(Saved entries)
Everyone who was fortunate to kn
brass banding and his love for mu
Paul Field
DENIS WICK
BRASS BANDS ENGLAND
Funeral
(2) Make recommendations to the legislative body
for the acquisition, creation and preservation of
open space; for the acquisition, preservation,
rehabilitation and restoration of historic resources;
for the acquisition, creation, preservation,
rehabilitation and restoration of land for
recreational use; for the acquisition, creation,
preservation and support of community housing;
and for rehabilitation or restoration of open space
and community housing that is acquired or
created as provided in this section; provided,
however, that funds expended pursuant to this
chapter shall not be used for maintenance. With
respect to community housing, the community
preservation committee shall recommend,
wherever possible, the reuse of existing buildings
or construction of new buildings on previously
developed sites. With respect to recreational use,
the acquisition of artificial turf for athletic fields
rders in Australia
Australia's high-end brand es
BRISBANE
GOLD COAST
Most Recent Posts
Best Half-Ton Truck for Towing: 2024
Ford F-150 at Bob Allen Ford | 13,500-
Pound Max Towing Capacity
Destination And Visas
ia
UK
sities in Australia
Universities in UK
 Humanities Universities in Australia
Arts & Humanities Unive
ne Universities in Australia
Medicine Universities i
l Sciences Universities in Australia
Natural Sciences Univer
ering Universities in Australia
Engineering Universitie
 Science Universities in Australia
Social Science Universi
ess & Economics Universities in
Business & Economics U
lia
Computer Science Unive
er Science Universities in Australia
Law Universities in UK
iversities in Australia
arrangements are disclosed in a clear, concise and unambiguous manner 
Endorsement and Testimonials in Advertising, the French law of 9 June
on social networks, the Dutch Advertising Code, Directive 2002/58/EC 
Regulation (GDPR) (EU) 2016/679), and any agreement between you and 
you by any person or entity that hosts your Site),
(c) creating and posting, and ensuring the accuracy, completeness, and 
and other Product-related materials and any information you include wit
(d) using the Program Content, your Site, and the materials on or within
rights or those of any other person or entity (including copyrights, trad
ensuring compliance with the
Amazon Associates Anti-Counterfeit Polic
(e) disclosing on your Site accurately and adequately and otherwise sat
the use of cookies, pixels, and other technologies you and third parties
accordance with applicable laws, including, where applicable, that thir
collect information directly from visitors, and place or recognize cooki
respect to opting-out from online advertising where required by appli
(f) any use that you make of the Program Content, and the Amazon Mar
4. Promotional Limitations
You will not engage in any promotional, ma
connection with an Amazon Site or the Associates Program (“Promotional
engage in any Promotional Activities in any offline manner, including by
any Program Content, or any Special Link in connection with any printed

*Your objective*. Could you reproduce exactly the lines of the entries above, from the one with "recreational use; for" through the one with "created as provided", and nothing else?

*Response area*.
recreational use; for the acquisition, creation,
preservation and support of community housing;
and for rehabilitation or restoration of open space
and community housing that is acquired or
created as provided in this section; provided,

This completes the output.